Andrea Scherz schreibt über die Zukunft

  12.03.2019 Gstaad

In dem grossangelegten Buchprojekt «Schweiz2291» haben diverse Persönlichkeiten über die Zukunft unseres Landes nachgedacht. Unter den Autoren ist auch Palace-Besitzer Andrea Scherz. Der «Anzeiger von Saanen» hat sich mit ihm übers Schreiben und über die Zukunft unterhalten.

SABINE REBER

Herr Scherz, wie sind Sie als Hotelier dazu gekommen, bei einem Buchprojekt mitzuarbeiten?

================================

# Kurzauftrag 1:
Beantworte zum Textauszug:
(a) Wie heißt das Buchprojekt, in dem Persönlichkeiten über die Zukunft der Schweiz nachgedacht haben?
(b) Welche Zeitung hat sich mit Andrea Scherz unterhalten?
(c) Welches Datum und welcher Ort stehen über dem Beitrag?

# Einträge:
================================

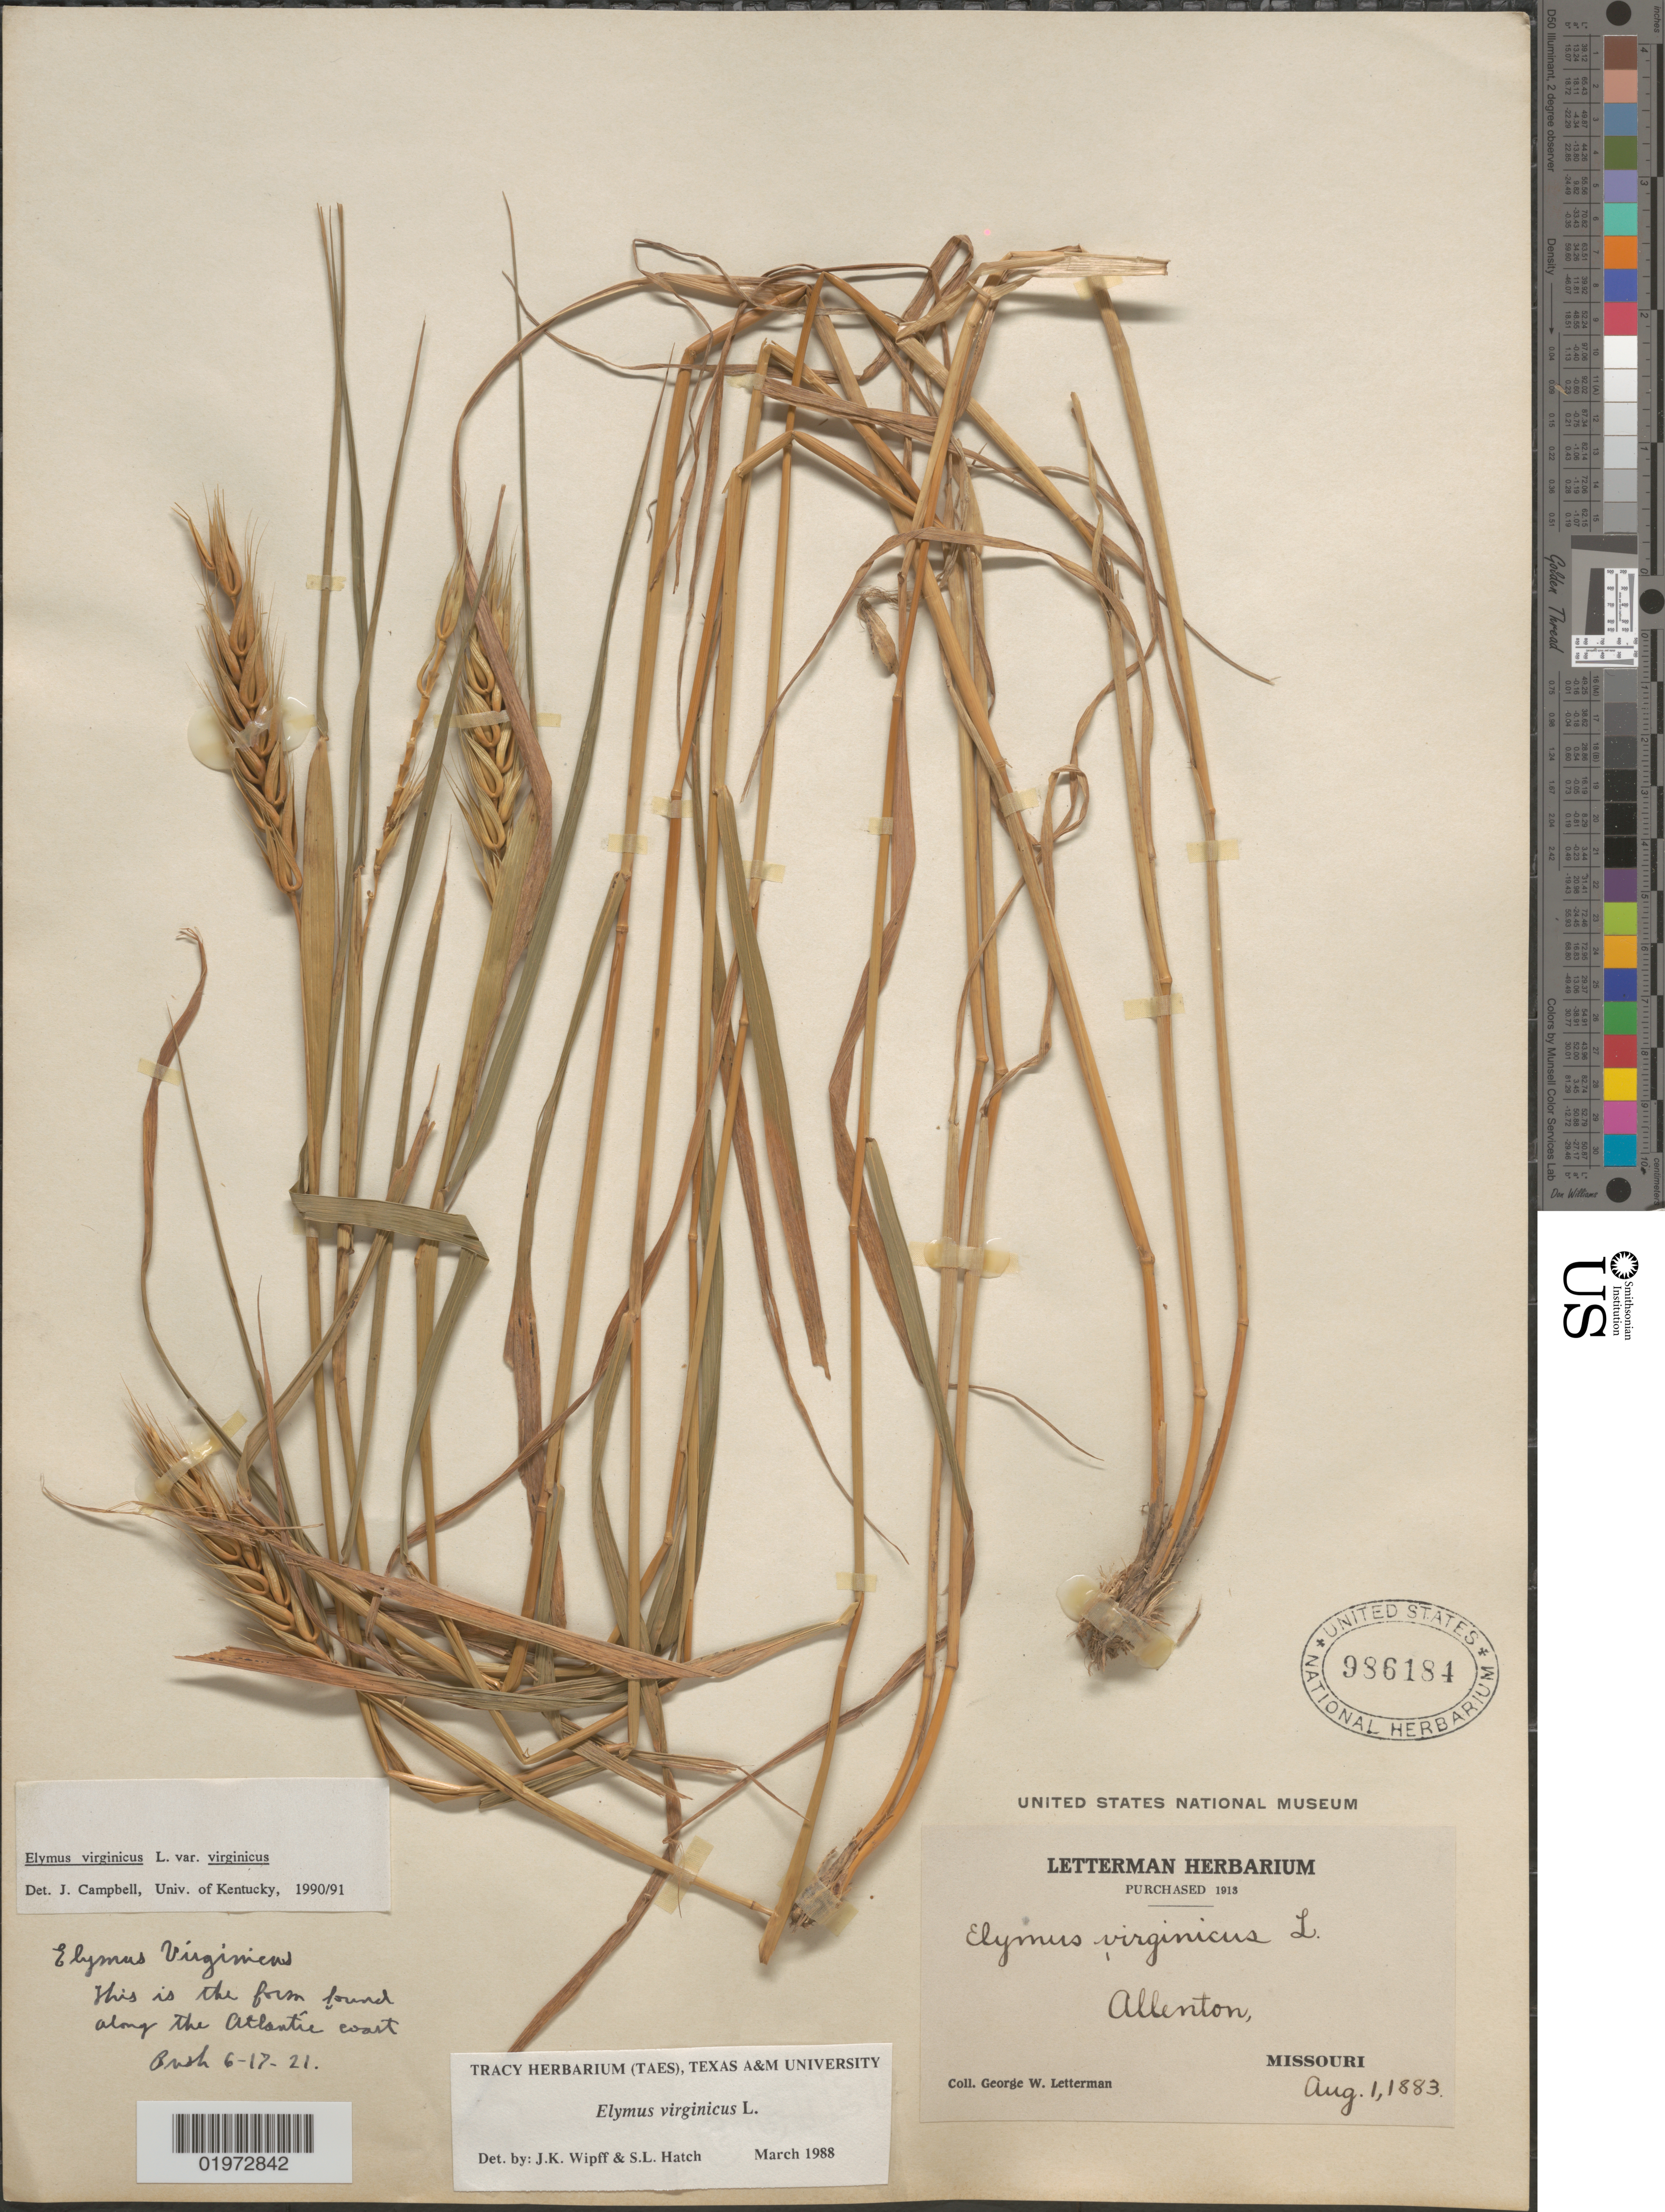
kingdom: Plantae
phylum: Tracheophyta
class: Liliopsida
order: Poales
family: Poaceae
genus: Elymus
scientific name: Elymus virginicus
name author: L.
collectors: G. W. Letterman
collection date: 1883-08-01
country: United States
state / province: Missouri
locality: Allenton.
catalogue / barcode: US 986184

================================

# Kurzauftrag 2:
Wiederhole aus den Datensätzen wörtlich die Zeilen, beginnend mit der Zeile, die "collectors: G. W. Letterman" enthält, und endend mit dem Schluss der Datensätze; beide Enden gehören dazu.

# Vollständige Antwort 1:
(a) «Schweiz2291»
(b) Der «Anzeiger von Saanen»
(c) 12.03.2019, Gstaad

# Vollständige Antwort 2:
collectors: G. W. Letterman
collection date: 1883-08-01
country: United States
state / province: Missouri
locality: Allenton.
catalogue / barcode: US 986184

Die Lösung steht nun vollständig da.